What is required: Each line of the material below needs to be returned exactly as written.

*** Material shown ***

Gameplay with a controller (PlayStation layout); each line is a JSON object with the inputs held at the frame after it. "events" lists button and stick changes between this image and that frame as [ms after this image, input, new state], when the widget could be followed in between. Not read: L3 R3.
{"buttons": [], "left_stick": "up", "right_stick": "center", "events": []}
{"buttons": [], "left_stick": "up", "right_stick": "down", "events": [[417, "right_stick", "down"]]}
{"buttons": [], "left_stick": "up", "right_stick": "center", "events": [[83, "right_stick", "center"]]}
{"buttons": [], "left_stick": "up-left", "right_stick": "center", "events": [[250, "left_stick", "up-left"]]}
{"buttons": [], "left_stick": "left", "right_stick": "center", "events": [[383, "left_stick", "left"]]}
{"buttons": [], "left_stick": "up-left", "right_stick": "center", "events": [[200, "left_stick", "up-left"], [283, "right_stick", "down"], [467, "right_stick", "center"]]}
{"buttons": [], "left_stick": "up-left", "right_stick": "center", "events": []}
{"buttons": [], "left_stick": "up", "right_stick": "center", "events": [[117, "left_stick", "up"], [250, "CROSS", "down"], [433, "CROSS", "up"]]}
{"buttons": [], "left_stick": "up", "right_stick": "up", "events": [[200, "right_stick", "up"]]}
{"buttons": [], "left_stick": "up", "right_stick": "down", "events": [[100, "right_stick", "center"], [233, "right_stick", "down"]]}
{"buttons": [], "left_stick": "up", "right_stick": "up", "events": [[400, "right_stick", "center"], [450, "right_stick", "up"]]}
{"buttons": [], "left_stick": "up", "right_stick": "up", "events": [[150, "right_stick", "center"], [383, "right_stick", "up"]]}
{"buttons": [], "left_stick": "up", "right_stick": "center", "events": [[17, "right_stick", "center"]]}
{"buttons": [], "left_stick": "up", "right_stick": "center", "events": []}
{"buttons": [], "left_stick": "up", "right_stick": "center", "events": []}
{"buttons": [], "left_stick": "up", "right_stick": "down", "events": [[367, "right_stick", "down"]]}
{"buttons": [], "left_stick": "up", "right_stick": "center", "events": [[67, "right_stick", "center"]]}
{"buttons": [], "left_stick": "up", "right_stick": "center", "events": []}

*** End of Material shown ***

Answer box:
Gameplay with a controller (PlayStation layout); each line is a JSON object with the inputs held at the frame after it. "events" lists button and stick changes between this image and that frame as [ms after this image, input, new state], when the widget could be followed in between. Not read: L3 R3.
{"buttons": [], "left_stick": "up", "right_stick": "center", "events": []}
{"buttons": [], "left_stick": "up", "right_stick": "down", "events": [[417, "right_stick", "down"]]}
{"buttons": [], "left_stick": "up", "right_stick": "center", "events": [[83, "right_stick", "center"]]}
{"buttons": [], "left_stick": "up-left", "right_stick": "center", "events": [[250, "left_stick", "up-left"]]}
{"buttons": [], "left_stick": "left", "right_stick": "center", "events": [[383, "left_stick", "left"]]}
{"buttons": [], "left_stick": "up-left", "right_stick": "center", "events": [[200, "left_stick", "up-left"], [283, "right_stick", "down"], [467, "right_stick", "center"]]}
{"buttons": [], "left_stick": "up-left", "right_stick": "center", "events": []}
{"buttons": [], "left_stick": "up", "right_stick": "center", "events": [[117, "left_stick", "up"], [250, "CROSS", "down"], [433, "CROSS", "up"]]}
{"buttons": [], "left_stick": "up", "right_stick": "up", "events": [[200, "right_stick", "up"]]}
{"buttons": [], "left_stick": "up", "right_stick": "down", "events": [[100, "right_stick", "center"], [233, "right_stick", "down"]]}
{"buttons": [], "left_stick": "up", "right_stick": "up", "events": [[400, "right_stick", "center"], [450, "right_stick", "up"]]}
{"buttons": [], "left_stick": "up", "right_stick": "up", "events": [[150, "right_stick", "center"], [383, "right_stick", "up"]]}
{"buttons": [], "left_stick": "up", "right_stick": "center", "events": [[17, "right_stick", "center"]]}
{"buttons": [], "left_stick": "up", "right_stick": "center", "events": []}
{"buttons": [], "left_stick": "up", "right_stick": "center", "events": []}
{"buttons": [], "left_stick": "up", "right_stick": "down", "events": [[367, "right_stick", "down"]]}
{"buttons": [], "left_stick": "up", "right_stick": "center", "events": [[67, "right_stick", "center"]]}
{"buttons": [], "left_stick": "up", "right_stick": "center", "events": []}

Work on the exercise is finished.